Holcroft sensed rather than saw the fist coming out of the darkness from Westbury, but his reaction was as swift as could be. He got his forearm up and deflected the punch past his left ear. At the same time his own right shot out and connected solidly with Westbury’s chin. His opponent was knocked back a step but did not fall. Arnold swung the horse whip at Aphra, and he heard the sharp smack as it struck her shoulder. He had no time to intervene. Westbury came boring in with left and right hands punching wildly, the blows looping in one after the other. He still can’t fight, thought Holcroft. He ducked the first right, blocked the next left with his elbow. Then he cut through the flurry of arms with a hard straight jab to the nose, feeling the cartilage snap, and smashing Westbury’s head back. He was aware that Arnold had seized Aphra from behind, was now pinning her arms and holding her tight. He seemed to be whispering something into her ear.

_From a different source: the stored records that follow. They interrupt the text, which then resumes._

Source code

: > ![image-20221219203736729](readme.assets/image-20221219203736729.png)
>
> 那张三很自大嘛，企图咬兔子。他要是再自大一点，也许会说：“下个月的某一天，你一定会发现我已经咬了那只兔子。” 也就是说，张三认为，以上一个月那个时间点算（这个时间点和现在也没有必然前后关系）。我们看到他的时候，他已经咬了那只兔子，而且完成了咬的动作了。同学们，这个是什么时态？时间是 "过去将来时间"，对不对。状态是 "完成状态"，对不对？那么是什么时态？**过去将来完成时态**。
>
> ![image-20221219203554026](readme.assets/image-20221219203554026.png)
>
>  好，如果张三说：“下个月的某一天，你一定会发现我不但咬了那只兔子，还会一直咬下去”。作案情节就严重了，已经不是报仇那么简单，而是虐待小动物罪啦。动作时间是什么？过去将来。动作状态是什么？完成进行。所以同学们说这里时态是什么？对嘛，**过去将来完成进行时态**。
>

Westbury was punching at him again. Very late, Holcroft felt the first acid rush of real anger, a sourness in his belly, a kind of roaring in his ears. His eyes felt clear and sharp, his head icy cool, his limbs infinitely powerful. He took one hard blow to the mouth and tasted blood, felt it wash around his teeth. He batted Westbury’s flailing arms out of the way, stepped in, and smashed his forehead hard into the bridge of his opponent’s nose. Westbury reeled. Holcroft hooked a fist deep into his belly under the ribs, and then another in exactly the same place. The man went to his knees, and Holcroft chopped a right into his jaw, a left into his cheekbone, then took a step back, lifted his knee and kicked him in the face, flipping him over on to his back. He walked to his side, looked down at the dazed and bloodied visage, raised his foot and stamped once, hard, on Westbury’s cheekbone. He heard a loud crack and saw the eyes flutter and roll up into his skull.

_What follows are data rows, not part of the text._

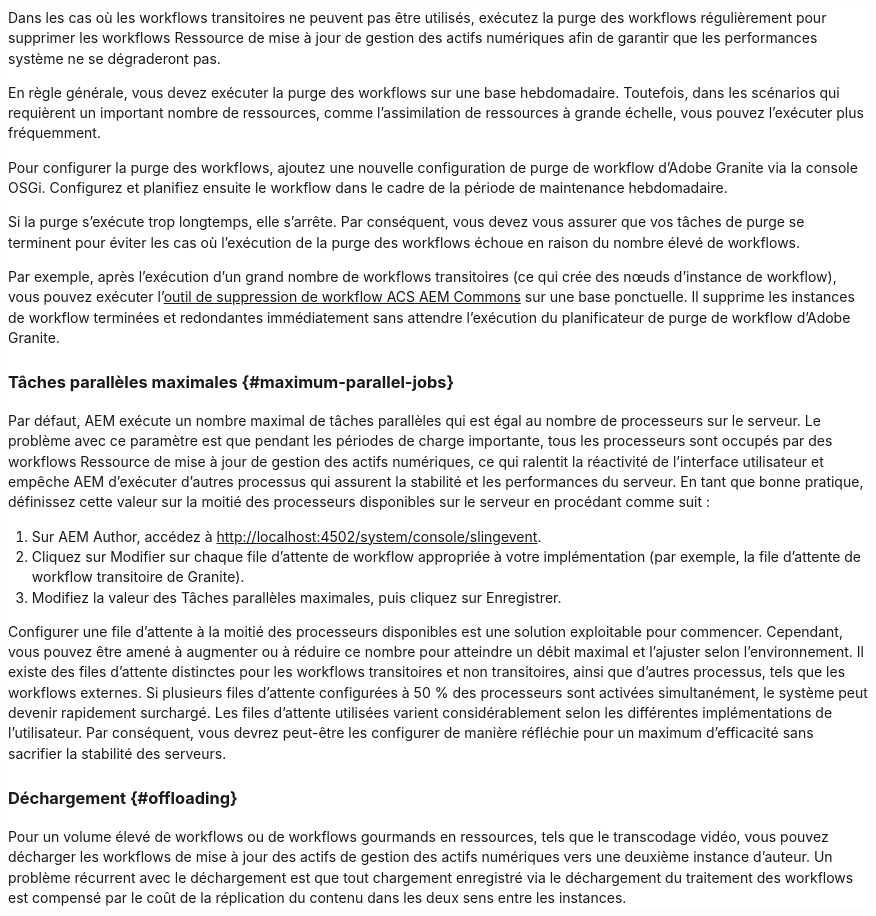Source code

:   Dans les cas où les workflows transitoires ne peuvent pas être utilisés, exécutez la purge des workflows régulièrement pour supprimer les workflows Ressource de mise à jour de gestion des actifs numériques afin de garantir que les performances système ne se dégraderont pas.

   En règle générale, vous devez exécuter la purge des workflows sur une base hebdomadaire. Toutefois, dans les scénarios qui requièrent un important nombre de ressources, comme l’assimilation de ressources à grande échelle, vous pouvez l’exécuter plus fréquemment.

   Pour configurer la purge des workflows, ajoutez une nouvelle configuration de purge de workflow d’Adobe Granite via la console OSGi. Configurez et planifiez ensuite le workflow dans le cadre de la période de maintenance hebdomadaire.

   Si la purge s’exécute trop longtemps, elle s’arrête. Par conséquent, vous devez vous assurer que vos tâches de purge se terminent pour éviter les cas où l’exécution de la purge des workflows échoue en raison du nombre élevé de workflows.

   Par exemple, après l’exécution d’un grand nombre de workflows transitoires (ce qui crée des nœuds d’instance de workflow), vous pouvez exécuter l’[outil de suppression de workflow ACS AEM Commons](https://adobe-consulting-services.github.io/acs-aem-commons/features/workflow-remover.html) sur une base ponctuelle. Il supprime les instances de workflow terminées et redondantes immédiatement sans attendre l’exécution du planificateur de purge de workflow d’Adobe Granite.

### Tâches parallèles maximales     {#maximum-parallel-jobs}

Par défaut, AEM exécute un nombre maximal de tâches parallèles qui est égal au nombre de processeurs sur le serveur. Le problème avec ce paramètre est que pendant les périodes de charge importante, tous les processeurs sont occupés par des workflows Ressource de mise à jour de gestion des actifs numériques, ce qui ralentit la réactivité de l’interface utilisateur et empêche AEM d’exécuter d’autres processus qui assurent la stabilité et les performances du serveur. En tant que bonne pratique, définissez cette valeur sur la moitié des processeurs disponibles sur le serveur en procédant comme suit :

1. Sur AEM Author, accédez à [http://localhost:4502/system/console/slingevent](http://localhost:4702/system/console/slingevent).
1. Cliquez sur Modifier sur chaque file d’attente de workflow appropriée à votre implémentation (par exemple, la file d’attente de workflow transitoire de Granite).
1. Modifiez la valeur des Tâches parallèles maximales, puis cliquez sur Enregistrer.

Configurer une file d’attente à la moitié des processeurs disponibles est une solution exploitable pour commencer. Cependant, vous pouvez être amené à augmenter ou à réduire ce nombre pour atteindre un débit maximal et l’ajuster selon l’environnement. Il existe des files d’attente distinctes pour les workflows transitoires et non transitoires, ainsi que d’autres processus, tels que les workflows externes. Si plusieurs files d’attente configurées à 50 % des processeurs sont activées simultanément, le système peut devenir rapidement surchargé. Les files d’attente utilisées varient considérablement selon les différentes implémentations de l’utilisateur. Par conséquent, vous devrez peut-être les configurer de manière réfléchie pour un maximum d’efficacité sans sacrifier la stabilité des serveurs.

### Déchargement {#offloading}

Pour un volume élevé de workflows ou de workflows gourmands en ressources, tels que le transcodage vidéo, vous pouvez décharger les workflows de mise à jour des actifs de gestion des actifs numériques vers une deuxième instance d’auteur. Un problème récurrent avec le déchargement est que tout chargement enregistré via le déchargement du traitement des workflows est compensé par le coût de la réplication du contenu dans les deux sens entre les instances.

Then he turned to deal with Arnold.
With the light behind him, Holcroft clearly saw what happened next. Aphra, firmly gripped from behind by the porter, jerked her head backwards, the rear of her skull connecting solidly with the porter’s mouth. He cried out, arms loosening their hold. She raked her boot down the side of his
shin, then stamped with her sharp heel on the toes of his right foot. Arnold released her with a roar of fury. She spun around, fast as a top, her right arm licked out, a fluid slash, and a red line appeared under the porter’s chin; a line that expanded, filled and soon gaped blackly, pouring gore from below his astonished face. He fell to his knees, dripping hands scrabbling at his throat while the blood welled and poured down his body, spattering on the cobbles.

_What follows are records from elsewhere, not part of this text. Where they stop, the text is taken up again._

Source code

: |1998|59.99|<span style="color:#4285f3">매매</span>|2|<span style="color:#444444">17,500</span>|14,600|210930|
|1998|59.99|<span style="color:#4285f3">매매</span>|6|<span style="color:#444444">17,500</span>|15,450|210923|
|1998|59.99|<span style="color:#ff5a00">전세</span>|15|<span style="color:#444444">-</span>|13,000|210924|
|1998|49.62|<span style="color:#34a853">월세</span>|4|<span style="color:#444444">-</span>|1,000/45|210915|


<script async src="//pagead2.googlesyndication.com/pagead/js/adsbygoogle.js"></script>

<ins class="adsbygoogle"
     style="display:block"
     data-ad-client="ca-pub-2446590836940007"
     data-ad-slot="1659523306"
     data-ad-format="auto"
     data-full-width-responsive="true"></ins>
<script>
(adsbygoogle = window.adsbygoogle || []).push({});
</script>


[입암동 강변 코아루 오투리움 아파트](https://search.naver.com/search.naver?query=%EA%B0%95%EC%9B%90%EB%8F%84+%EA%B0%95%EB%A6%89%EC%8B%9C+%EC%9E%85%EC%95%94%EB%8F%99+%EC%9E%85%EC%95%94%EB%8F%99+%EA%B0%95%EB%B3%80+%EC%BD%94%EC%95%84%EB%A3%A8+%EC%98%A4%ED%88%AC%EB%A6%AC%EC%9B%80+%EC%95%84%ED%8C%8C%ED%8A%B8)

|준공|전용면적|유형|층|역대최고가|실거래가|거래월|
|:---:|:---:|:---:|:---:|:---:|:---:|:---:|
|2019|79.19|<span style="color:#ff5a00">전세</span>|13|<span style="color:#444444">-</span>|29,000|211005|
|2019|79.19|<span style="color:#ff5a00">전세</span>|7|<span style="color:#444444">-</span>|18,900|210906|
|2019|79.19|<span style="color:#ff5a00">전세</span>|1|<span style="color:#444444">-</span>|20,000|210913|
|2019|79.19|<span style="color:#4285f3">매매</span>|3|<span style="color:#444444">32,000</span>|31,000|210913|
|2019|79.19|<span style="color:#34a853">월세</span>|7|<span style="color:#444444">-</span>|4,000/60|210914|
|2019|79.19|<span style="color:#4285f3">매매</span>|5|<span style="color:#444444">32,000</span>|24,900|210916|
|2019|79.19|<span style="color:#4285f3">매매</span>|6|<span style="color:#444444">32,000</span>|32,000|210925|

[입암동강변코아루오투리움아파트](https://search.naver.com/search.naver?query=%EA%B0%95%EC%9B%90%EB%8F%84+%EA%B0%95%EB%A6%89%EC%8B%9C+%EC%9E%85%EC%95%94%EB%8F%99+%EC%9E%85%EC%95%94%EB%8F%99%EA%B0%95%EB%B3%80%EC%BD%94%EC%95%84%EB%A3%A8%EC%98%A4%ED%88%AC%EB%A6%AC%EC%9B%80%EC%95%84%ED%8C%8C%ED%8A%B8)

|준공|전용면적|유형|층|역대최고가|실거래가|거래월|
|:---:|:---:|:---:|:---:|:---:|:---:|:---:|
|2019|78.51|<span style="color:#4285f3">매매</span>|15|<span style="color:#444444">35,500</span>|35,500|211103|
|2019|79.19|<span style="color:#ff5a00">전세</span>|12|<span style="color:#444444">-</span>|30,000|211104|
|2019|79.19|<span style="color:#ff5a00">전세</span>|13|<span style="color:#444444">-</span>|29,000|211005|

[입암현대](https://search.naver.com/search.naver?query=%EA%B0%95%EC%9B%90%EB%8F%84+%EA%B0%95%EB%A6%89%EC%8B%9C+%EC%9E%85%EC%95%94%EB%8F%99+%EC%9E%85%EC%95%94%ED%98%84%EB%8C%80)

Holcroft watched in disbelief as Arnold’s life flowed through his fingers. He whispered: ‘You killed him. You murdered him.’
‘It’s not murder in my book,’ she said grimly. ‘He would have forced me if he could, maybe killed me too. Not murder – merely self-defence.’
‘They will hang you anyway. They will string you up just like my father.’ The shock was making him loquacious. ‘They will know it was you. They will hunt you down and hang you. Me, too. Oh God protect us both.’
Aphra came over to him. She looked him in the eye and put a white hand on his arm. ‘Nobody is going to be hanged. See that over there.’ She pointed to the low, dark irregular mass of St Giles. ‘There are bodies discovered every morning around here with their throats slit. No one questions it. No one will know it was us.’
‘Buckingham must have sent them . . .’ Holcroft’s mind was still whirling with horror.
Aphra thought for a moment. ‘I don’t think so. He could have easily killed you in the Cockpit, if he had been so inclined. Besides, he would have sent a dozen men or more if he had wanted to take us alive. No, these two were after personal revenge, I would say, or a bit of vicious amusement.’